Nothing but the lines from the start of the entries below through the line containing "4501 E Virginia Ave, Denver, Co 80246" should appear in the answer, copied exactly and free of pictures.

[Transcribed page contents]
↓
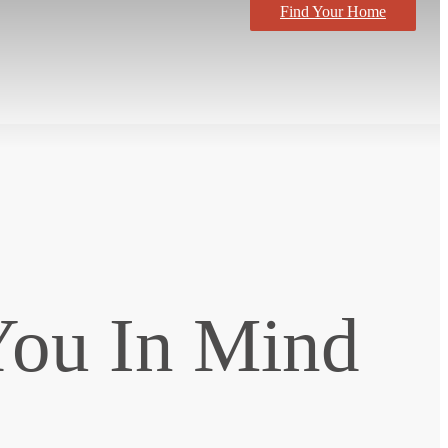
Find Your Home
You In Mind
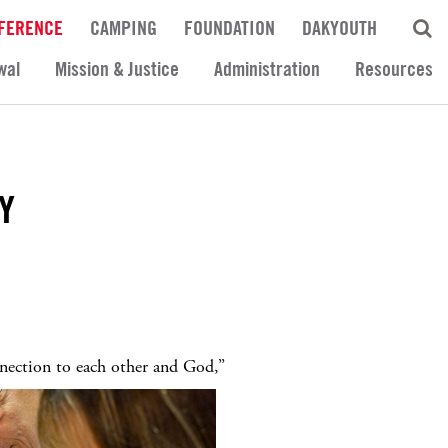
FERENCE
CAMPING
FOUNDATION
DAKYOUTH
wal
Mission & Justice
Administration
Resources
Y
nection to each other and God,”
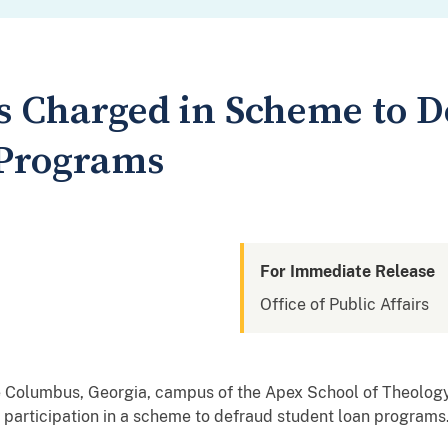
s Charged in Scheme to D
 Programs
For Immediate Release
Office of Public Affairs
e Columbus, Georgia, campus of the Apex School of Theolog
 participation in a scheme to defraud student loan programs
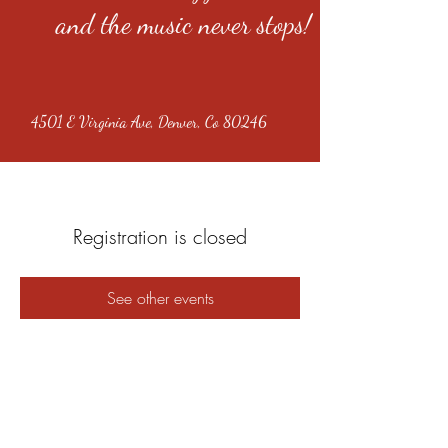
and the music never stops!
4501 E Virginia Ave, Denver, Co 80246
Registration is closed
See other events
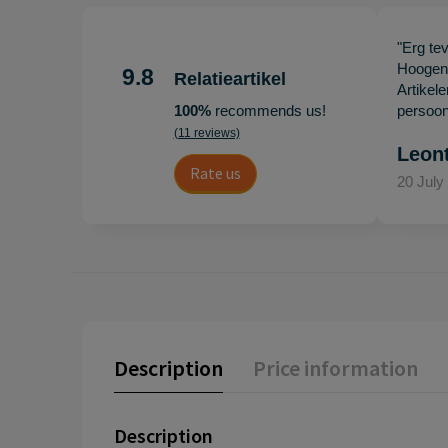
"Erg te
Hoogenb
9.8
Relatieartikel
Artikel
100%
recommends us!
persoonl
(11 reviews)
Leon
Rate us
20 July
Description
Price information
Description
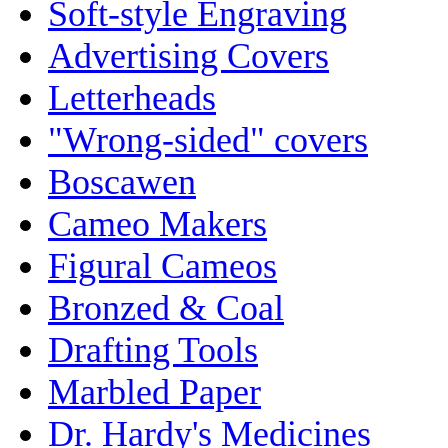
Soft-style Engraving
Advertising Covers
Letterheads
"Wrong-sided" covers
Boscawen
Cameo Makers
Figural Cameos
Bronzed & Coal
Drafting Tools
Marbled Paper
Dr. Hardy's Medicines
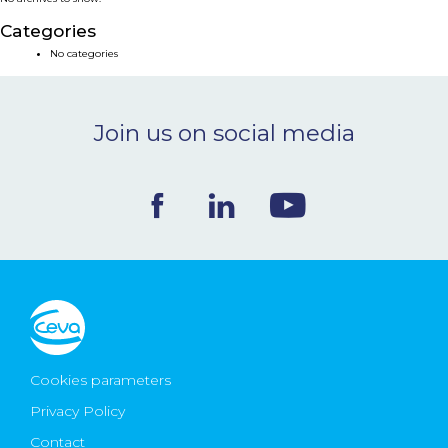
NEWS & EVENTS
Categories
No categories
BLOG
Join us on social media
CONTACT
Ceva Worldwide
Cookies parameters
Privacy Policy
Contact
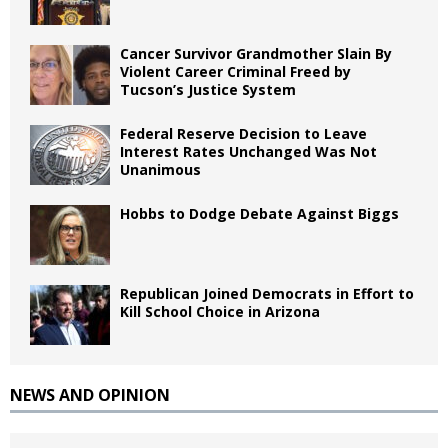
Cancer Survivor Grandmother Slain By
Violent Career Criminal Freed by
Tucson’s Justice System
Federal Reserve Decision to Leave
Interest Rates Unchanged Was Not
Unanimous
Hobbs to Dodge Debate Against Biggs
Republican Joined Democrats in Effort to
Kill School Choice in Arizona
NEWS AND OPINION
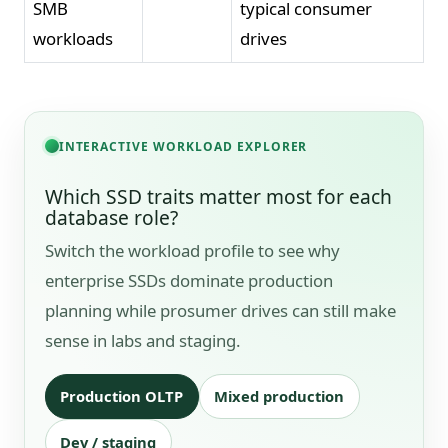
SMB
typical consumer
workloads
drives
INTERACTIVE WORKLOAD EXPLORER
Which SSD traits matter most for each
database role?
Switch the workload profile to see why
enterprise SSDs dominate production
planning while prosumer drives can still make
sense in labs and staging.
Production OLTP
Mixed production
Dev / staging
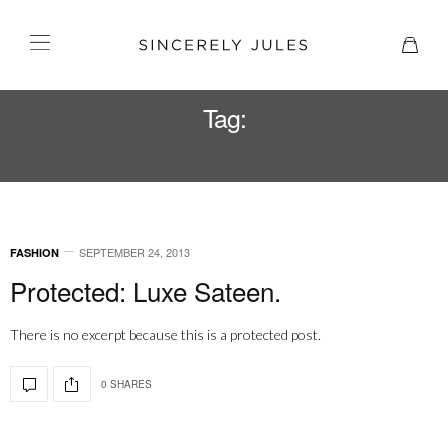
Tag:
LUXE SATEEN
SEPTEMBER 24, 2013
FASHION
Protected: Luxe Sateen.
There is no excerpt because this is a protected post.
0 SHARES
↑
> COMPLETED EXERCISE
Find Your Home
You In Mind
FERENCE
CAMPING
FOUNDATION
DAKYOUTH
wal
Mission & Justice
Administration
Resources
Y
nection to each other and God,”
s Charged in Scheme to D
 Programs
For Immediate Release
Office of Public Affairs
e Columbus, Georgia, campus of the Apex School of Theolog
 participation in a scheme to defraud student loan programs
and the music never stops!
4501 E Virginia Ave, Denver, Co 80246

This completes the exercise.